Narrating the horrors of civil war: Laurie Lee’s A Moment of War, Picasso’s Guernica and Samuel Barber’s Adagio for Strings

Document Type : Original Article

Author

Abstract

   This paper examines Laurie Lee’s A Moment of War (written in 1991 about the writer’s experience in the Spanish Civil War), Guernica which embodies Picasso’s shock at the fierce bombing of the defenseless citizens of Guernica, and Samuel Barber’s Adagio for Strings (1936).

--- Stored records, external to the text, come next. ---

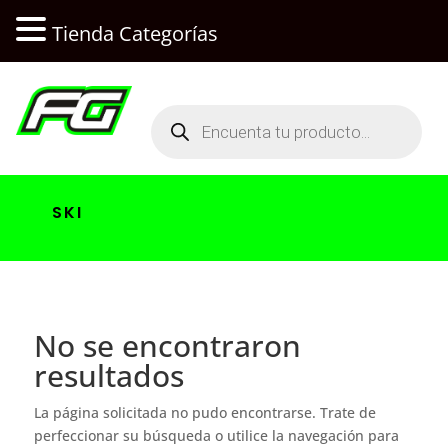
Tienda Categorías
Búsqueda
de
productos
SKI
No se encontraron
resultados
La página solicitada no pudo encontrarse. Trate de
perfeccionar su búsqueda o utilice la navegación para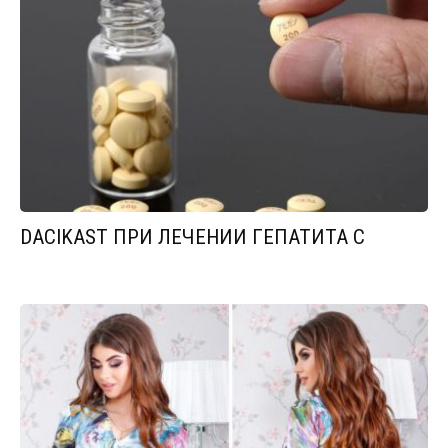
DACIKAST ПРИ ЛЕЧЕНИИ ГЕПАТИТА С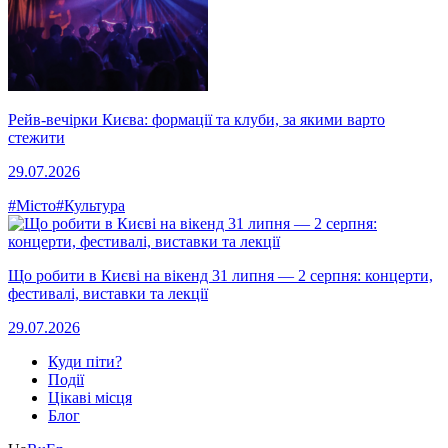
Рейв-вечірки Києва: формації та клуби, за якими варто
стежити
29.07.2026
#Місто
#Культура
Що робити в Києві на вікенд 31 липня — 2 серпня: концерти,
фестивалі, виставки та лекції
29.07.2026
Куди піти?
Події
Цікаві місця
Блог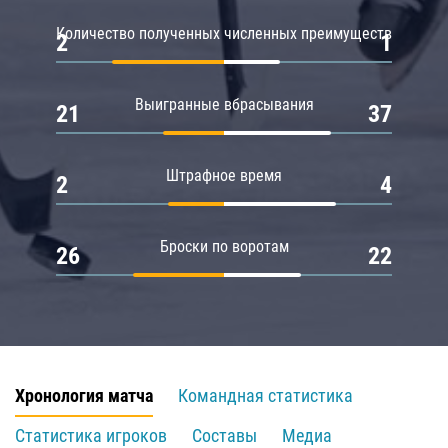
Количество полученных численных преимуществ
2
1
Выигранные вбрасывания
21
37
Штрафное время
2
4
Броски по воротам
26
22
Хронология матча
Командная статистика
Статистика игроков
Составы
Медиа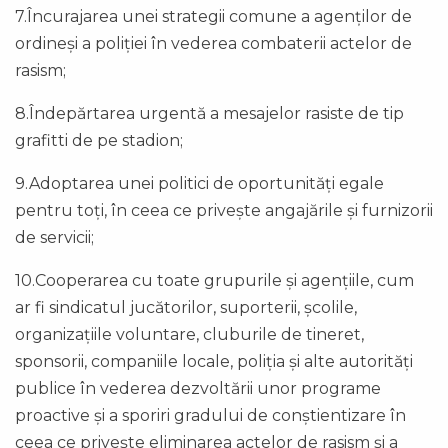
7.Încurajarea unei strategii comune a agenților de
ordineși a poliției în vederea combaterii actelor de
rasism;
8.Îndepărtarea urgentă a mesajelor rasiste de tip
grafitti de pe stadion;
9.Adoptarea unei politici de oportunități egale
pentru toți, în ceea ce privește angajările și furnizorii
de servicii;
10.Cooperarea cu toate grupurile și agențiile, cum
ar fi sindicatul jucătorilor, suporterii, școlile,
organizațiile voluntare, cluburile de tineret,
sponsorii, companiile locale, poliția și alte autorități
publice în vederea dezvoltării unor programe
proactive și a sporiri gradului de conștientizare în
ceea ce privește eliminarea actelor de rasism și a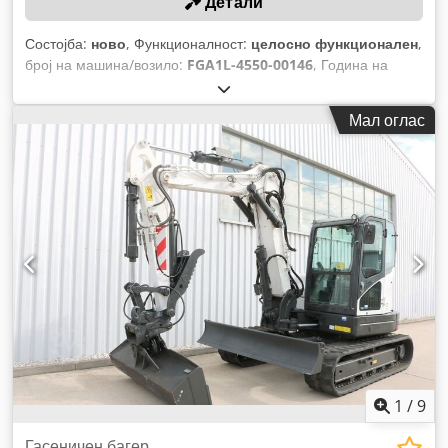
Детали
Состојба:
ново
, Функционалност:
целосно функционален
,
број на машина/возило:
FGA1L-4550-00146
, Година на
изградба:
2024
, носење капацитет:
2.000 кг
, висина на
подигнување:
4.730 мм
, слободно подигање:
1.475 мм
, тип
Мал оглас
на гориво:
гас
, должина на вилушките:
1.200 мм
,
1
/
9
Гасеничен багер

Though the latter musical composition was written and performed on another funerary occasion one year before the beginning of the Spanish Civil War, it is, indeed, a true dirge for the tragic loss of lives ensuing from war; in Thomas Larson’s words, “the saddest music ever written”. The three artistic oeuvres in question, though belonging to different media, could well be seen as profound “evidence of the wound”. They may have been produced during the third decade of the last century. However, their timeless, universal appeal lies in their surprising relevance to their expression, albeit through three different artistic vehicles, of insurmountable grief at the devastation and loss of innocent lives caused by wars in general, and civil wars in particular. In fact, it suffices to look around us at Iraq, Syria, Yemen, Lybia and, indeed innumerable parts of the world to realize the repetitive pattern of senseless victimization of innocent peoples to fulfill wicked political ambition; a pattern that has persisted since the beginning of history, through the Spanish Civil War (1936-1939), World Wars I and II, and up till the very present day. How powerful and how pertinent these three works emerge as reminders that address the human conscience by raising issues that are very much alive in the morose reality we are living nowadays.
   The paper will basically deal with the above-mentioned works in view of Roland Barthe’s discussion of image, music and text, and  Carolyn Forché’s notion of the “poetry of witness,” though expanding the term to include art and music of witness.